Growing up, I saw my mother endure a lot at the hands of my father. There were rarely any happy times between my parents that I recall seeing. My mom was a sweet gentle woman and as I got older, I felt she needed to stand up for herself with my Dad. But time and time again my mother would let me know it wouldn’t help the situation and she was right.
I’m sure in their younger years she learned the best way to handle my father was to not be confrontational, (which wasn’t her personality anyway). so that is why she just “took stuff” off of him.
Honestly, I understand why she did that. Confrontation is important, but sometimes it’s best to leave a situation alone once you know a person is not emotionally well.
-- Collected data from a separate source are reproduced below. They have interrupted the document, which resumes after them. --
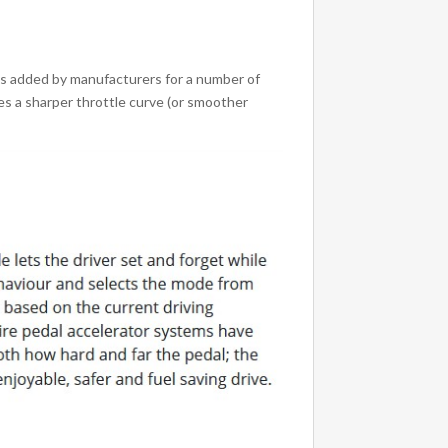
is added by manufacturers for a number of
es a sharper throttle curve (or smoother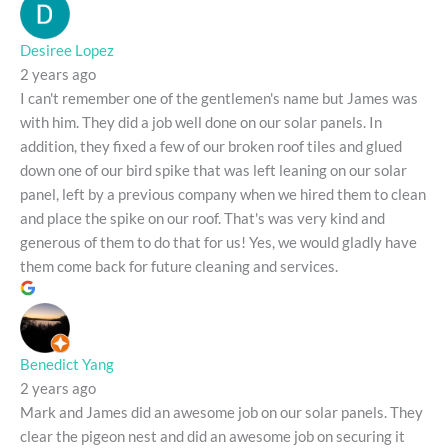
Desiree Lopez
2 years ago
I can't remember one of the gentlemen's name but James was
with him. They did a job well done on our solar panels. In
addition, they fixed a few of our broken roof tiles and glued
down one of our bird spike that was left leaning on our solar
panel, left by a previous company when we hired them to clean
and place the spike on our roof. That's was very kind and
generous of them to do that for us! Yes, we would gladly have
them come back for future cleaning and services.
Benedict Yang
2 years ago
Mark and James did an awesome job on our solar panels. They
clear the pigeon nest and did an awesome job on securing it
In a case like that, you should just pray for them and steer clear, all while showing love.
It’s hard for me. Watching my mom made me not want to take any mess off a man. Consequently, I have a low tolerance for foolishness. But I have to be careful too because my intolerance can make things worse sometimes. I feel like I always have to “fight” for myself. It’s something I am asking God to change in me.
Meanwhile, my mothers method was good in one sense, but in another sense it wasn’t. She internalized stuff and it made her sick and took her home prematurely. I think it happens often when woman stay with abusive men.
Often people hold me to a very high standard that they won’t hold themselves to. They become a victim and NEVER own things. In that case, those are people you should stay away from. Let God deal with it and work on yourself. That is what I am doing.